___ PAGE TEXT ___
The top manager of the teacher’s pension fund received more than $2.2 million on top of his $504,000 a year salary.
A lawyer making $153,000 a year at the General Land Office took home an extra $147,000.
The Department of Public Safety’s chief auditor left the agency in Aug. 31, 2014; the next day, Texas wrote him a check for $54,000.
They’re just three of about 78,000 workers who in recent years received more than $270 million in bonuses from state agencies, whose directors exercise wide latitude as they dole out payments that are seldom questioned and, until now, never made public.
An American-Statesman analysis of more than 133,000 bonuses paid by 111 state agencies found Texas officials acting more like private sector CEOs as they reward their political allies and high-salaried managers with big bonuses.
The Statesman analyzed payment data over the last seven fiscal years to provide the first comprehensive view of bonus payments to each employee at every state agency, except universities. The use of bonuses has risen sharply, the Statesman found, as payments more than doubled from $28.6 million in 2009 to $65 million in 2014.
The analysis found that agencies are largely free to dole out bonuses however they choose, for a variety of reasons, which are sparsely documented. Merit bonuses go unnoticed so long as agency commissioners or directors can meet their budgets approved by lawmakers or, for some money-making agencies, balance the cost with licensing fees.
___
* REQUIREMENTS
Carry on the article about bonuses paid by Texas state agencies, starting after its final sentence. The entries that come next have nothing to do with the article on Texas state employee bonuses.
___ DATASET EXTRACT ___
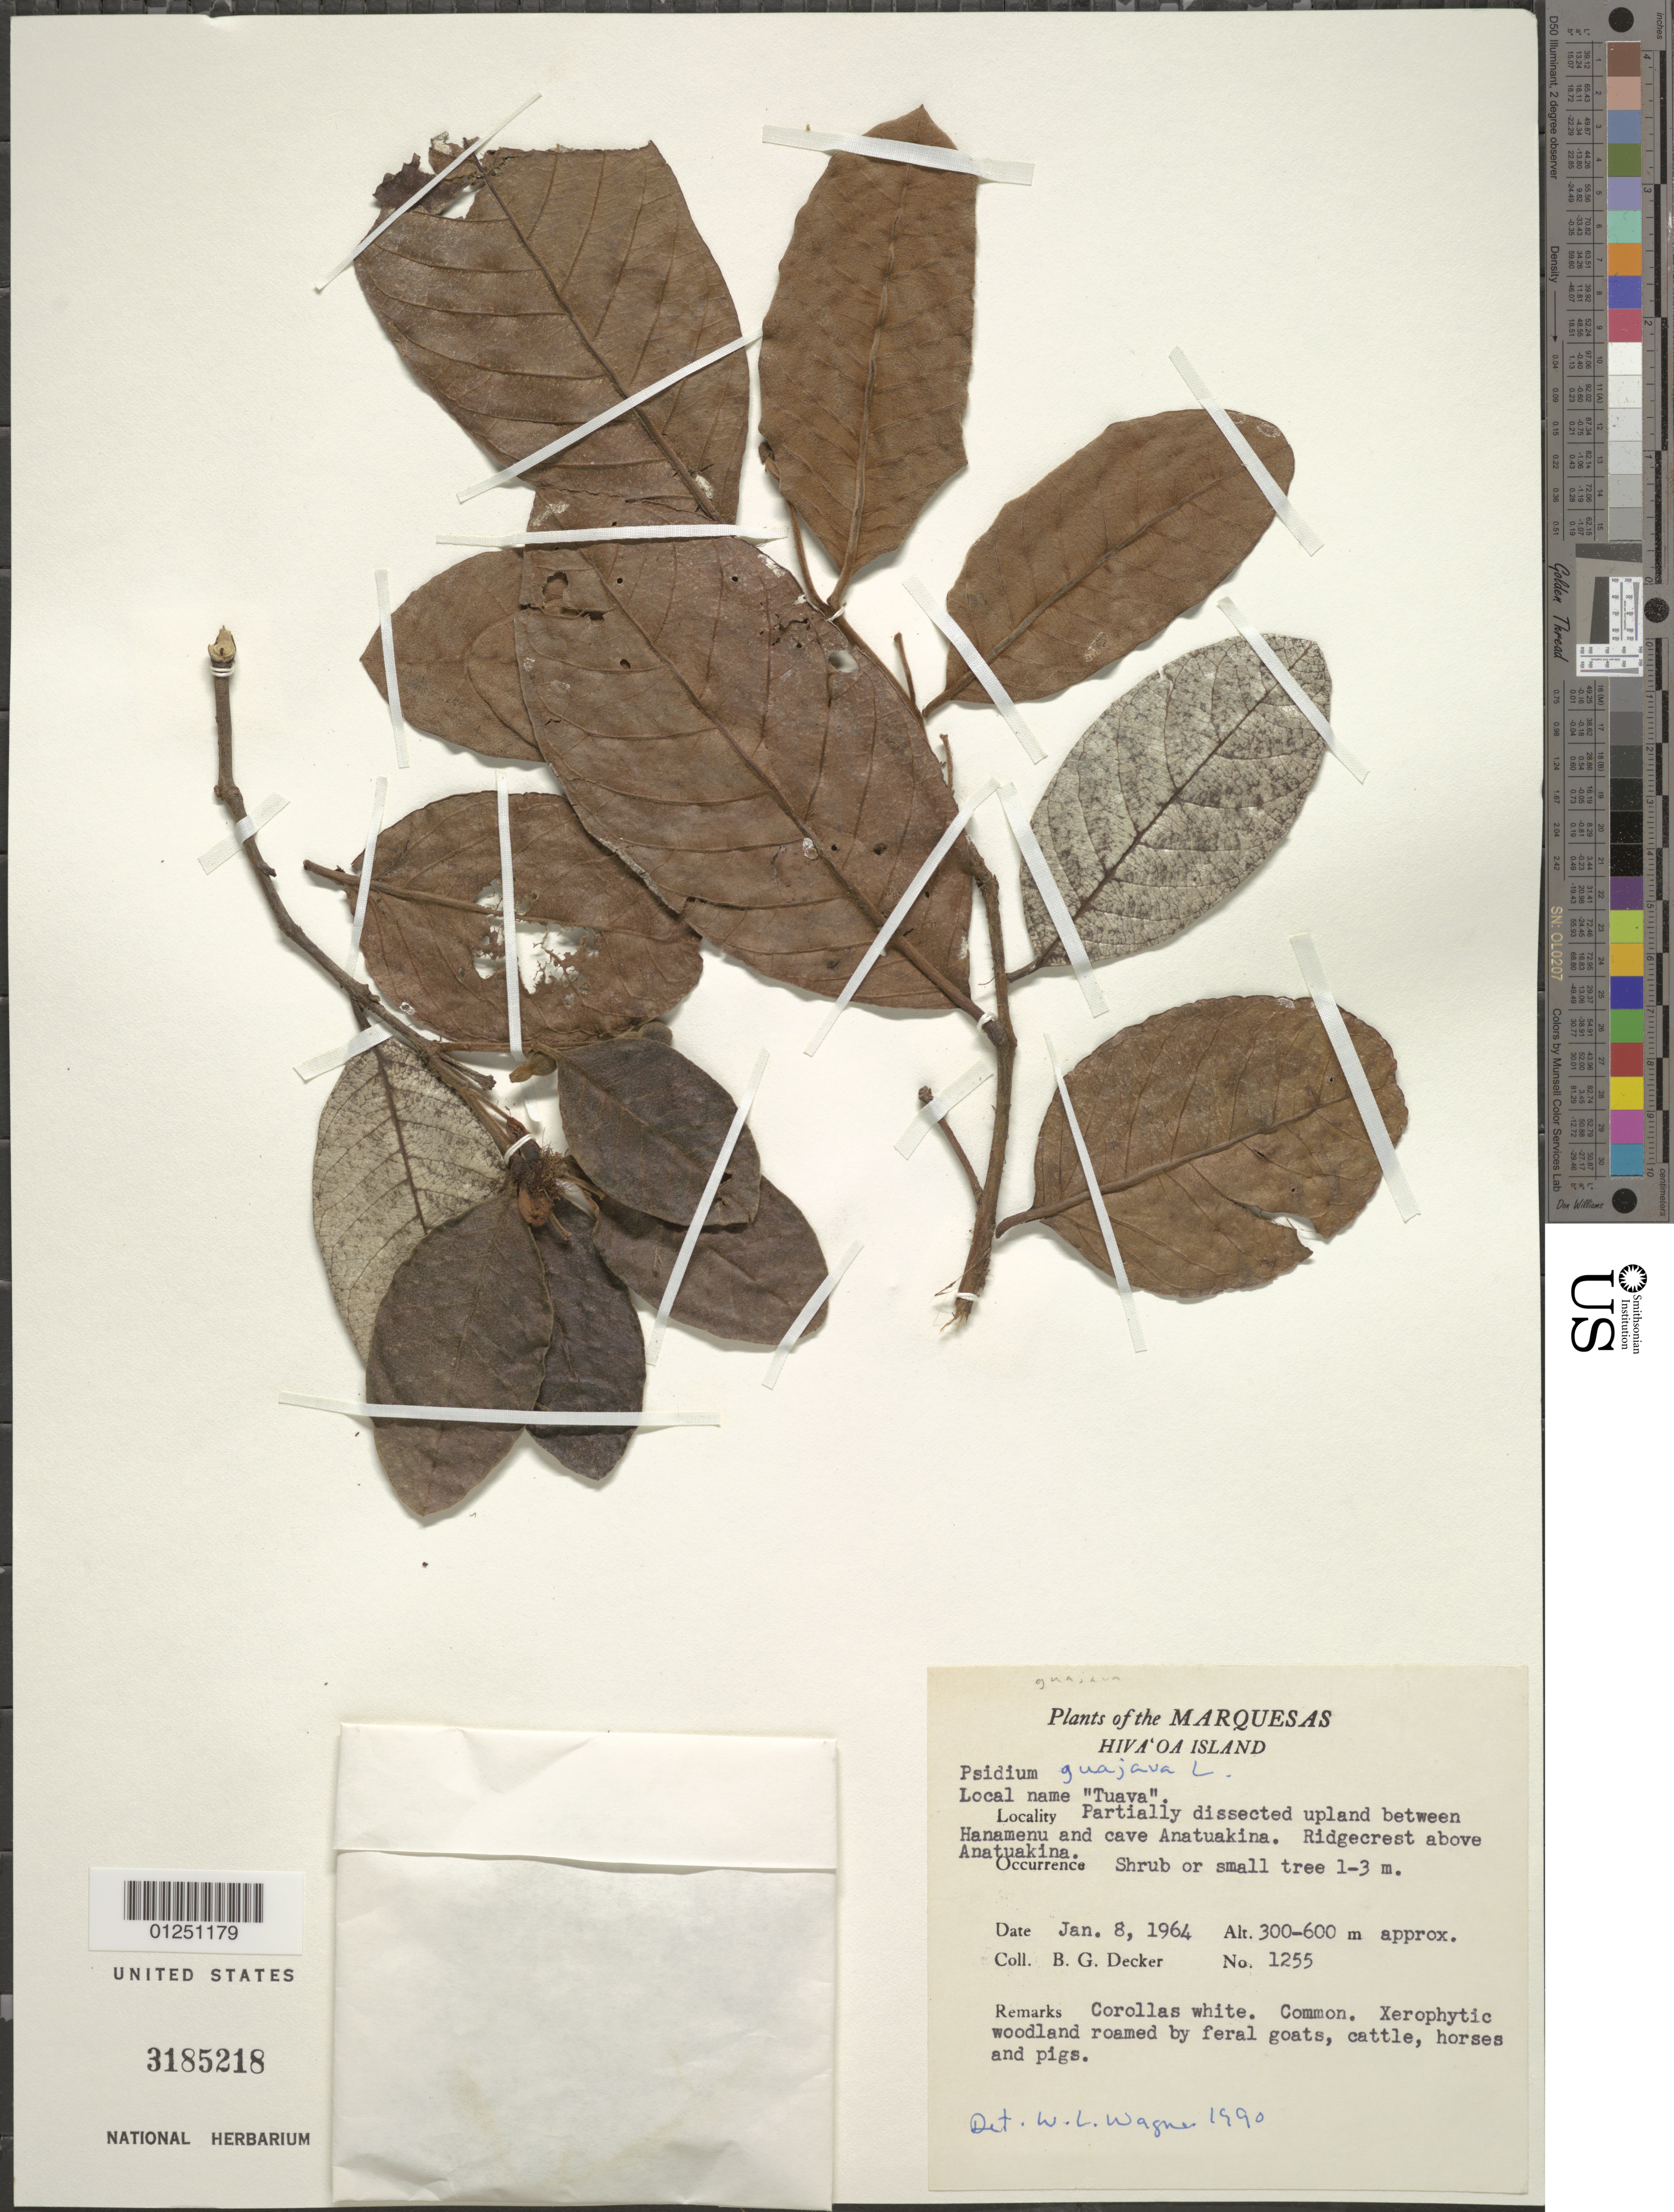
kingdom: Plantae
___
___ DATASET EXTRACT ___
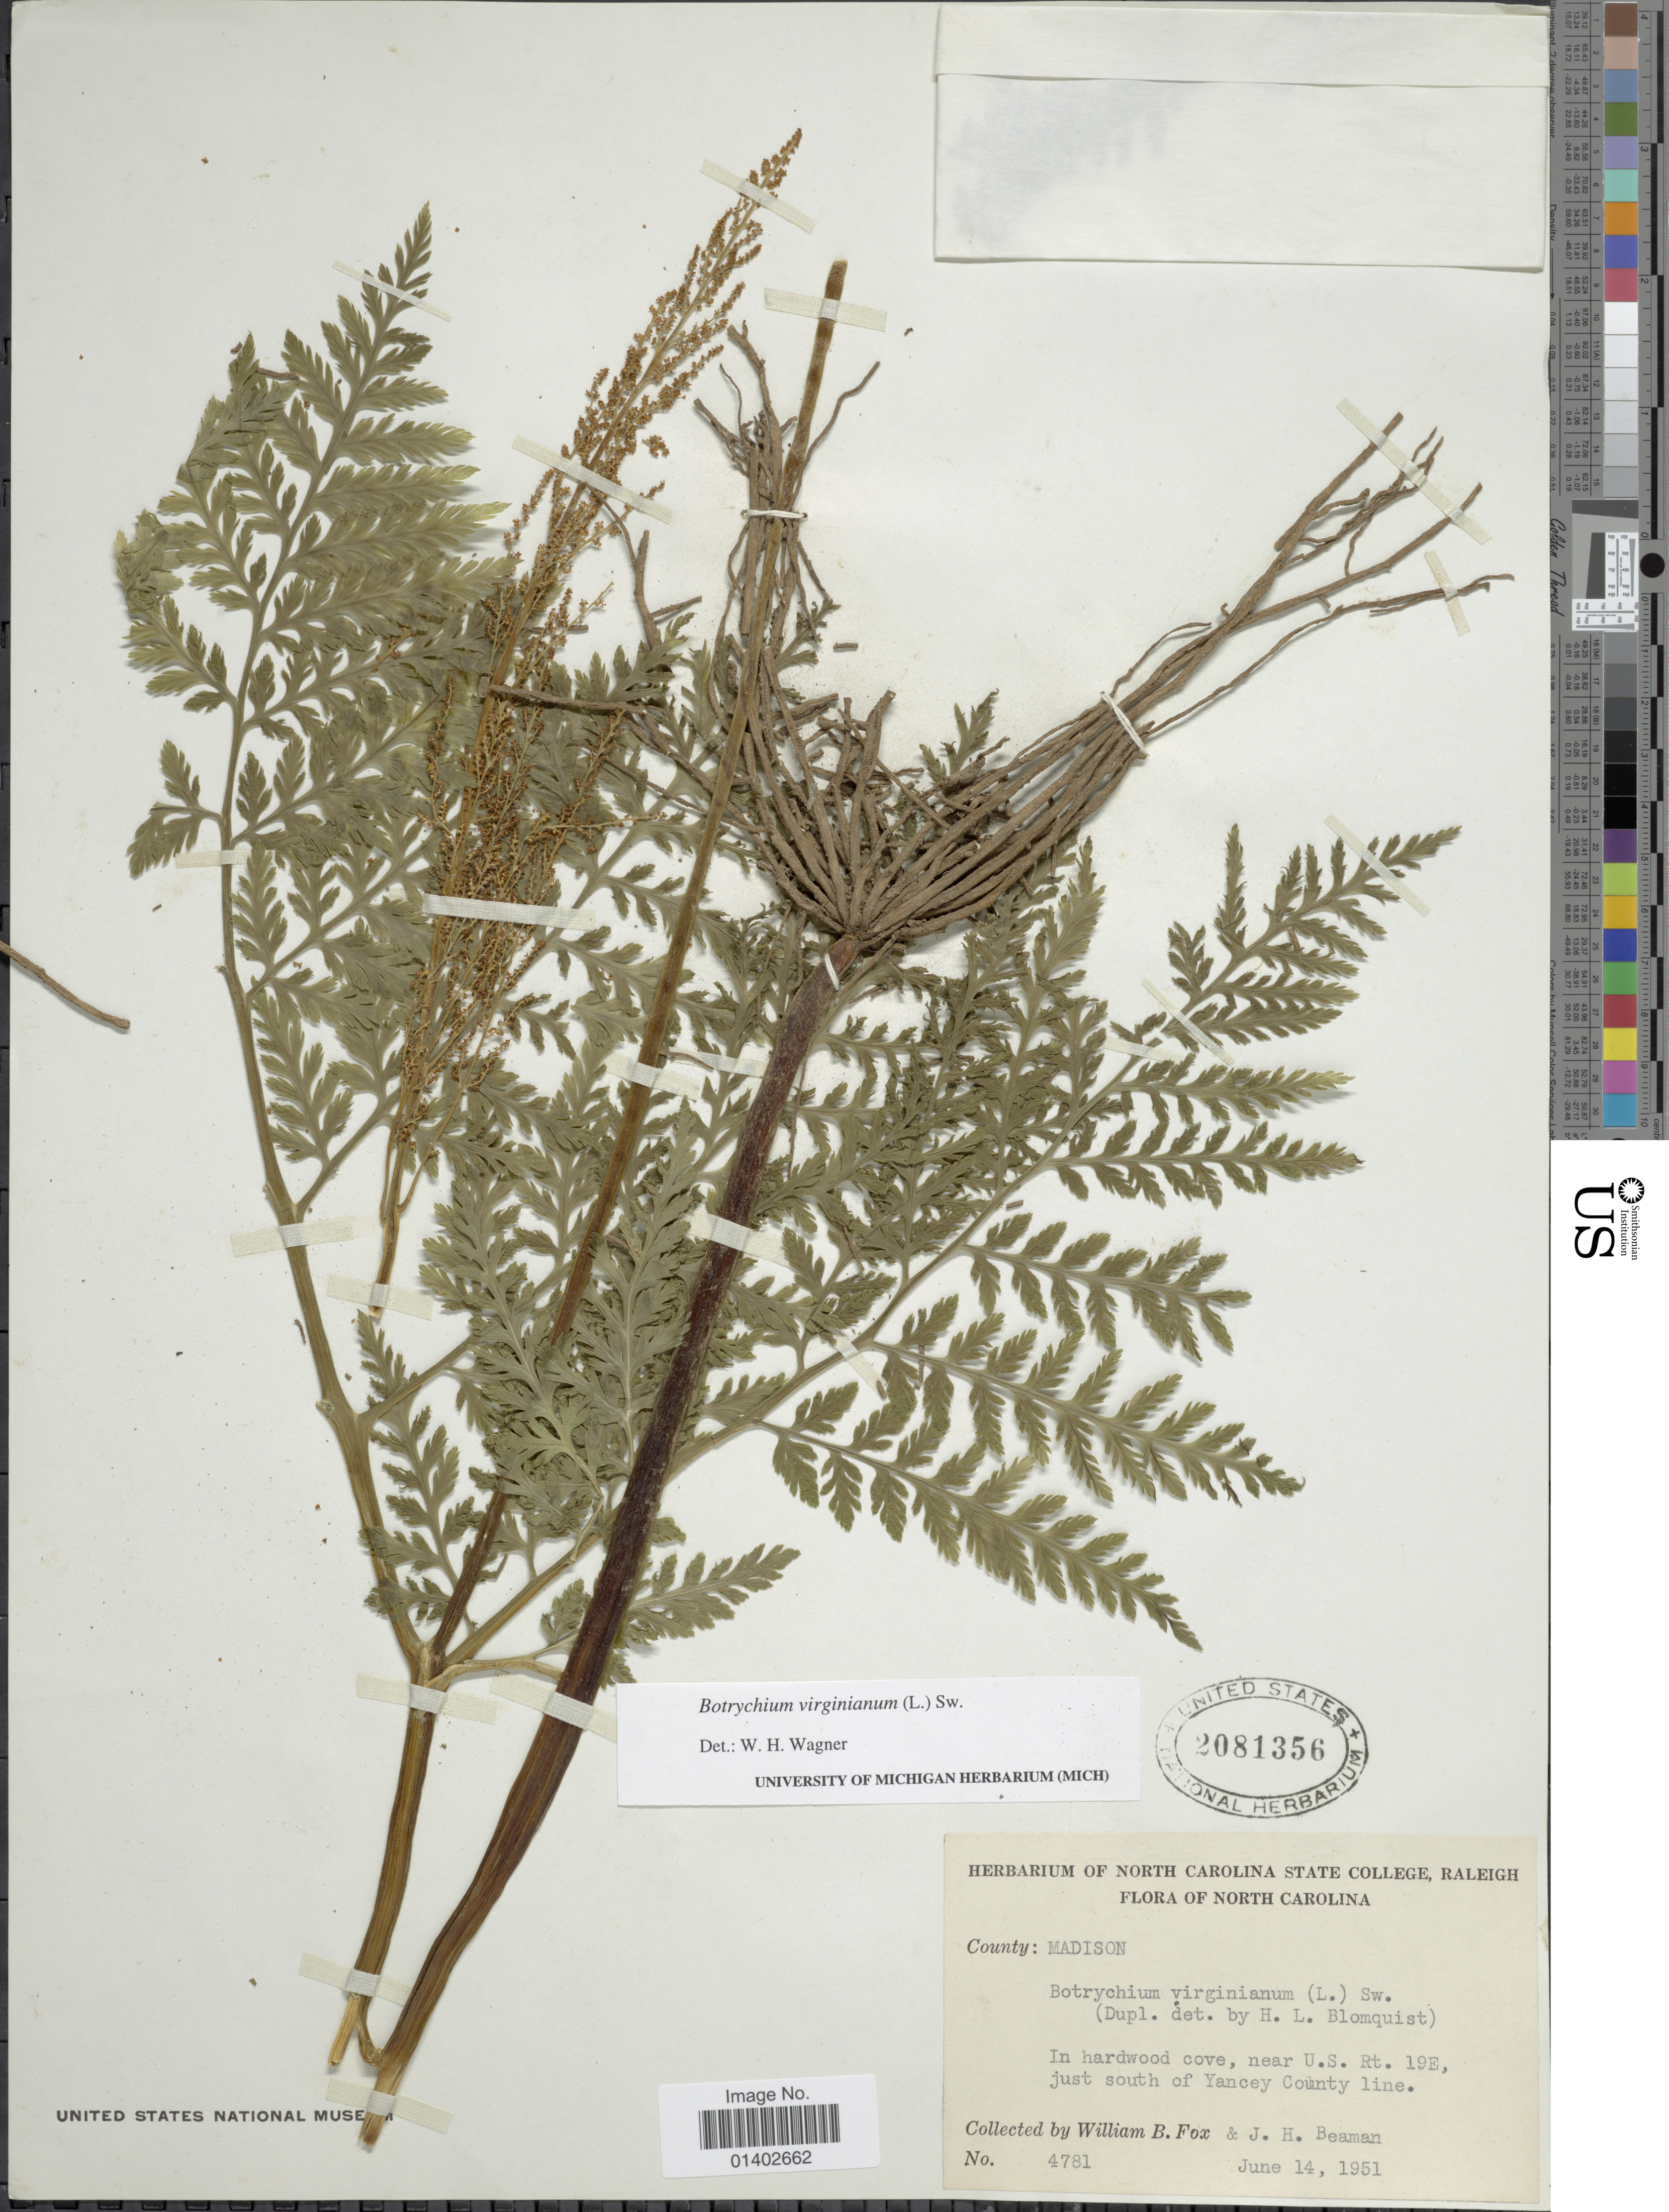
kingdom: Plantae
___
* REPLY TO THE TASK
Officials at several state agencies said bonuses are a handy tool to retain skilled workers whose wages have stagnated due to belt-tightening by the conservative Legislature. But while the data show many agencies use bonus cash to give small pay bumps to state workers whose health care and retirement costs are rising, the real winners are those at the top of the organizational chart.
“No one on the front lines is seeing these bonuses,” said Seth Hutchinson, vice president of the Texas State Employees Union, which represents more than 12,000 state employees.
Bonuses could ease some of the sting for state workers, he said, but they’re usually secret and paid out at the discretion of managers who can play favorites.
“If the state wants to use that as an extra incentive, that’s great,” Hutchinson said. “But you need to make sure that the baseline is keeping up with the rate of inflation and cost of living.”
Land office windfall
The Statesman analysis of bonus payments found that large merit bonuses were given to people who worked in the orbit of former Gov. Rick Perry, including:
• Top Perry advisers Ken Armbrister and Teresa Spears, who together received seven bonuses, for a total of about $31,000 and $25,000 respectively. Both received sizable bonuses in Perry’s last month in office, as he prepared to run for the Republican presidential nomination.
• Kathy Walt, a longtime Perry aide and now a lobbyist for a company that Perry is promoting, received a $13,500 bonus on top of her $270,000 a year salary; it came at the end of Perry’s 14-year tenure.
But the General Land Office, which manages public lands and finances the Texas Permanent School Fund by selling mineral rights to private industry, has become the poster child for such exit windfalls after an Associated Press story last month detailed hefty bonuses.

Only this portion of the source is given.